Denis Kessler is also a boss renowned for his freedom of speech – in other words, for his “big mouth”. The “at the same time” is not in his genes. former economics professor extols the virtues of the marketil is liberal from head to toe and proud of it. He groans, or rather he howls once morest a bloated State, once morest a France incapable of reforming itself, once morest a country which drags its level of indebtedness like a ball, once morest a French educational system which is going straight into the wall. “For forty years I have seen the procrastination and denial in which politicians, legislature following legislature, maintain our country, for lack of lucidity and courage. This sentence goes back to an interview given to the Point in 2012, but he might have pronounced it yesterday.

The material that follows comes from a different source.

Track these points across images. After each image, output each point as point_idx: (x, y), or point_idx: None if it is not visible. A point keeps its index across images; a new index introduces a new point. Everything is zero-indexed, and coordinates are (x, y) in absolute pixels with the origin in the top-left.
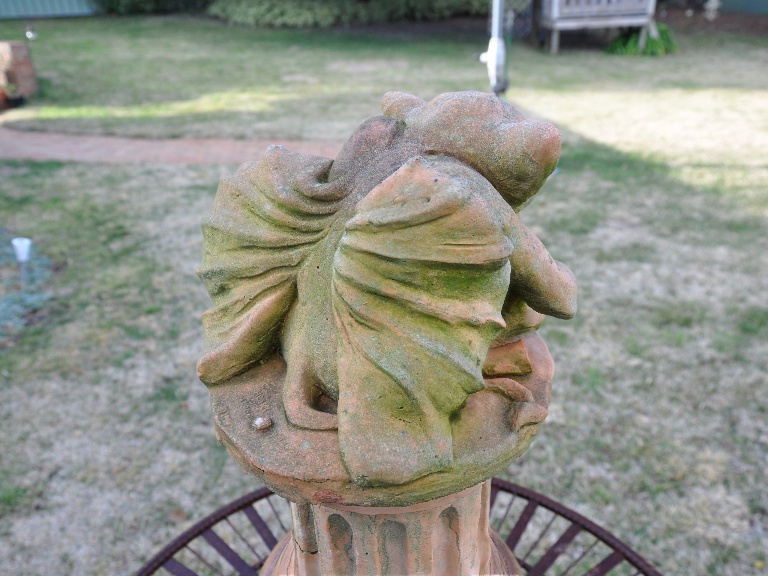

He railed once morest politicians who “don’t take the time to think”

On February 9, before taking us back to the elevator, Denis Kessler had put a bundle of books in our arms. He loved books above all else, he had his office full of them, novels, essays, encyclopedias. Under his sole impetus, Scor had also taken over in 2014 THE French university press (PUF) and the Belin editions to merge them intosuite in the Humensis publishing house. Kessler had this habit of offering books to his interlocutors. To the politicians he met, he systematically sent a copy of the Dictionary of Ethics and Moral Philosophy, directed by the philosopher Monique Canto-Sperber. 2 volumes, 2,240 pages… “A political leader must reflect on the meaning of words, justice, law, solidarity… If they regularly consulted this book, I am convinced that the debate of ideas would be of a different order than today! But they don’t take the time to do it…”READ ALSO At the Opera, the off evenings of the CAC 40

During our last visit, the president of Scor gave us a little pocket book mixing French and Latin versions that he was particularly fond of. It was called Nothing new under the sun (There is nothing new under the sun, in Latin). In this collection of texts from Latin literature, we can read texts on insecurity in the city, the corruption of the powerful, the influx of foreigners, natural disasters, power and profit… see that, two millennia earlier, in Antiquity, the same problems and the same findings had already been posed. “These texts are incredible, they are astoundingly modern. There really is nothing new under the sun! Everything is an eternal restart. Denis Kessler, an atypical, eruptive, brilliant boss, capitalist, economist and philosopher, died on June 9, 2023.